Is Training a Kitten Not to Bite or Scratch Even Possible?

Kittens playing.

Kittens love to play, but the predatory instincts that guide them can cause accidental harm to their partner. Additionally, owners can inadvertently reinforce bad behaviors by using their hands and fingers to entice their kitten to play. Training a kitten your rules for play isn’t hard, but it requires consistency and patience. With our tips, you’ll be playing without blood in no time!

Hands Are Not Toys

Owners of kittens commonly make the mistake of using their hands as part of play. If you can avoid this from the beginning, it may save you time (and band-aids) in the long run. It’s worth noting that your kitten isn’t trying to hurt you, they just don’t yet have the skills or experience to understand their effect. Watch for batting, chasing, pouncing, stalking, ambushing, and biting. These actions tune them into their instincts and are important aspects to their mental and physical development. Keeping them active is an essential part of responsible cat ownership

Interpreting Body Language

When you play with your kitten, take special notice of their body language. Their tails and ears are great indicators of aggression. They may also hiss, vocalize, or puff up their fur. Dilated pupils, crouched legs, frozen stance, and sudden movements are signs that indicate they need space. If you keep playing the same way, they may bite or scratch you in retaliation. 

When Play Gets Rough

Play time can take on facets of aggression, but it’s not to be confused with true feline aggression. A kitten that bites or scratches you will benefit from some guidance from their owner such as:

  • Keeping all focus on your kitten’s toys that help them develop skills.
  • Using the same word like “no” or “ouch” when they attempt to bite or scratch you during play. Stop playing with them and move to a different room.
  • Ignoring their behavior when they get too wild. They’ll learn that they don’t get any feedback from you when they act like that.
  • Using the power of redirection to get your kitten out of “attack mode.” 
  • Investing in high-quality scratching posts and cat trees to encourage proper places for scratching.
  • Keeping their claws trimmed.

If you only have one kitten, be prepared to spend more time teaching and training them. They’ll get there, but possibly not as fast as in multi-cat households. Kittens that are under-stimulated may act up more often.

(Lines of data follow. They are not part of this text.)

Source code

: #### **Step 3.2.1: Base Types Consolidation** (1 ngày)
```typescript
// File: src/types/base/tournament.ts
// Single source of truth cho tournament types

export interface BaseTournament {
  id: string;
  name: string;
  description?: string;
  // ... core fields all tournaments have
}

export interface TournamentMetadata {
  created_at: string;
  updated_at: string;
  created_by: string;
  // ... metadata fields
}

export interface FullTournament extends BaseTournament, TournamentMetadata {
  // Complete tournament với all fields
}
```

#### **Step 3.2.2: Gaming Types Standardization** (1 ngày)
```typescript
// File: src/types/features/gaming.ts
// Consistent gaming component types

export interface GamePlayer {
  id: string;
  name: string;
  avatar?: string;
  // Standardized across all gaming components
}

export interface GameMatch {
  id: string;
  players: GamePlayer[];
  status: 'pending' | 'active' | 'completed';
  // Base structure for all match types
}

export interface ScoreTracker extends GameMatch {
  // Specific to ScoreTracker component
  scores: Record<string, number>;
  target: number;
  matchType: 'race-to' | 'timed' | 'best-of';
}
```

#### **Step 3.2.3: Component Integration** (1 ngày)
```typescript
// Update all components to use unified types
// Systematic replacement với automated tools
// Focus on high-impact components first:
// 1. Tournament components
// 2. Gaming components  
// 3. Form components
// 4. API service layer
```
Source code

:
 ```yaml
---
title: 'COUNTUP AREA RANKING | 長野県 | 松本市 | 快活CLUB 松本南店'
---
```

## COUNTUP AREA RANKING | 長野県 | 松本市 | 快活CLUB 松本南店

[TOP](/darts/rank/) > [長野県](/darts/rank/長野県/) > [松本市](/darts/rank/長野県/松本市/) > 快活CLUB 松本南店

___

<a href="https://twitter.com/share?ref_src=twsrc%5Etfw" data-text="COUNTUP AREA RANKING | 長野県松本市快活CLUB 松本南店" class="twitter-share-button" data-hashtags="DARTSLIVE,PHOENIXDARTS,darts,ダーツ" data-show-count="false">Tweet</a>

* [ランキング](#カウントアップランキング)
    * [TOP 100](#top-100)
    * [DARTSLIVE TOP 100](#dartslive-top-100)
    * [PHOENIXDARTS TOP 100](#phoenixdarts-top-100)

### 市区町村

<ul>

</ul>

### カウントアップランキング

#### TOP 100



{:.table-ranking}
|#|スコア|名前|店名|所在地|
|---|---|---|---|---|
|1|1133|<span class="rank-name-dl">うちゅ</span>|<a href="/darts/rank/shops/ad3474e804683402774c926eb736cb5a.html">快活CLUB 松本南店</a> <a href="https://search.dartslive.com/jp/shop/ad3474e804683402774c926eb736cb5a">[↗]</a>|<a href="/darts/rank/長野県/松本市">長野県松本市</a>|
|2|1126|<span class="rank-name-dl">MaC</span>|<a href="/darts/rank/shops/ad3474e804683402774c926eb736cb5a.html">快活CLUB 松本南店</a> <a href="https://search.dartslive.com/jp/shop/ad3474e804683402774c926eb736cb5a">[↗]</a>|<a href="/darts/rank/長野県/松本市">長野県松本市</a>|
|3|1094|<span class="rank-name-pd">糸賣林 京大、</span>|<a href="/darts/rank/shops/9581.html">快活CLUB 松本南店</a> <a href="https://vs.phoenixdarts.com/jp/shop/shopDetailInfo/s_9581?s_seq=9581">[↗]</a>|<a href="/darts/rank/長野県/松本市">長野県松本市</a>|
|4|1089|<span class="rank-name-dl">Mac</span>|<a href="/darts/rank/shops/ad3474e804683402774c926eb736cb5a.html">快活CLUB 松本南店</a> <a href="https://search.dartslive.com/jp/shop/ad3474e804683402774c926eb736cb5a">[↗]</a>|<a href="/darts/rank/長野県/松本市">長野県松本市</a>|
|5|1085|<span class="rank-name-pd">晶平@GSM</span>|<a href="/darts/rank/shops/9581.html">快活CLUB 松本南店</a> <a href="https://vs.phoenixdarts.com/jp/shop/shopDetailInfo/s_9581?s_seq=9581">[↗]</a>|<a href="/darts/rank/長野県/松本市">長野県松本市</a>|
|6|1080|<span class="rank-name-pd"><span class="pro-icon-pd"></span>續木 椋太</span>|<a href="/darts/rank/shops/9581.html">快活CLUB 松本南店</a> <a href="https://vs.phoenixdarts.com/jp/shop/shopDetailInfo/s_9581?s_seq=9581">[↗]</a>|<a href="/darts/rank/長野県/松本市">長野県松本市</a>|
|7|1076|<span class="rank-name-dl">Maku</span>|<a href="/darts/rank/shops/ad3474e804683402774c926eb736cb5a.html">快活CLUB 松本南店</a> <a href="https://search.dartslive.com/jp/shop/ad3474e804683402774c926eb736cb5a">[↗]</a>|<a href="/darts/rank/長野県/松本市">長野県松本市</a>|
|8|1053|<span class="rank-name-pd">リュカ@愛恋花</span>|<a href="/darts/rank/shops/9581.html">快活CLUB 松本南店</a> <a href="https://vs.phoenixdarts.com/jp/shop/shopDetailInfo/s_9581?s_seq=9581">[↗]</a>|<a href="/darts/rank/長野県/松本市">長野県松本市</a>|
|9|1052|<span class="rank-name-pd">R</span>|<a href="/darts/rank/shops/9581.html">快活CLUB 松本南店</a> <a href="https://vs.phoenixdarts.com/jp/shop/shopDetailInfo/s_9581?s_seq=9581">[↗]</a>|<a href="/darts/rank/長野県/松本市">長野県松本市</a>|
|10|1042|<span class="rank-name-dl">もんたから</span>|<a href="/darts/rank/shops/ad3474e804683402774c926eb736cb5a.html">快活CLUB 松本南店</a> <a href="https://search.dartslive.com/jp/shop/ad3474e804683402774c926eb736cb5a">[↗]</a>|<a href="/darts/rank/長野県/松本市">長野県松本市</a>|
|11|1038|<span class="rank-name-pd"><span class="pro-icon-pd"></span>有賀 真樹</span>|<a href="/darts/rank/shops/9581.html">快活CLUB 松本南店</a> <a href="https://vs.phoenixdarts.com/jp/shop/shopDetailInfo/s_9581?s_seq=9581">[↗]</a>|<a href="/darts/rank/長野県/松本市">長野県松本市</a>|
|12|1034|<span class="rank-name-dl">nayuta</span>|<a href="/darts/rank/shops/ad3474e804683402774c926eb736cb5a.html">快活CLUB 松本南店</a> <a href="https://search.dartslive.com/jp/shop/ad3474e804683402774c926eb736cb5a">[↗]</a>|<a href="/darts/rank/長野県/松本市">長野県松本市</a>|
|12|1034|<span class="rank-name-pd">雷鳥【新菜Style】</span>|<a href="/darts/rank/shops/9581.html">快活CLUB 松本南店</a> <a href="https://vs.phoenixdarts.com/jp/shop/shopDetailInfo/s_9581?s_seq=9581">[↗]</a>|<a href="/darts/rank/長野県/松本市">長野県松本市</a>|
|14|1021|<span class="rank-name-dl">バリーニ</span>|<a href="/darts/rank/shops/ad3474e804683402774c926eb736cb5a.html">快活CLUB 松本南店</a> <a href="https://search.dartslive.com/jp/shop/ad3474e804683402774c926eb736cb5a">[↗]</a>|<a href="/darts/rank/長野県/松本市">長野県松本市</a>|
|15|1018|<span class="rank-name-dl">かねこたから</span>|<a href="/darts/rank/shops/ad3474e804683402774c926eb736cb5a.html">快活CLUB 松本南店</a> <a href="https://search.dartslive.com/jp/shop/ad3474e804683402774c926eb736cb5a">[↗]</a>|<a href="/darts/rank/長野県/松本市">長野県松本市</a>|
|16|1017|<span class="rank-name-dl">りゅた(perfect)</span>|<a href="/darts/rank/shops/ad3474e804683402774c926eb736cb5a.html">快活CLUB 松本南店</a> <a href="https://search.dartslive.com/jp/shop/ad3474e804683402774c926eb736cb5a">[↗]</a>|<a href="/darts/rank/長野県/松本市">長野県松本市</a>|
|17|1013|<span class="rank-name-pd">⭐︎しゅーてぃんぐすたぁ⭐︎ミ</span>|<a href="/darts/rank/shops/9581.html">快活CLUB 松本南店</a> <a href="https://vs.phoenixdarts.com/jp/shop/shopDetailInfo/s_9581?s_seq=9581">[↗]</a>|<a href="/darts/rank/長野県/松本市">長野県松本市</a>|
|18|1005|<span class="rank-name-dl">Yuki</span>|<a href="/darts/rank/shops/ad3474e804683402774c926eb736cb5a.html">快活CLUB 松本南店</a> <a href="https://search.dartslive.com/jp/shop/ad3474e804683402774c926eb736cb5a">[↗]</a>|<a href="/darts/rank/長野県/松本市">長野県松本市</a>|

Remember that overstimulation can be equally damaging. Too much play can lead to an irritable, tired, or aggressive kitty. Observe their body language and give them space.  

Training a Kitten

Your kitten may pretend to bite or scratch you. This can be interpreted as a show of affection, or an attempt to communicate or grab attention. Never scold or punish your kitten for play fighting. It’s what they’re genes are telling them to do. Use this opportunity to play with your kitten, and show them lots of love.

If you are bitten or scratched, always wash the wound site with soap and water.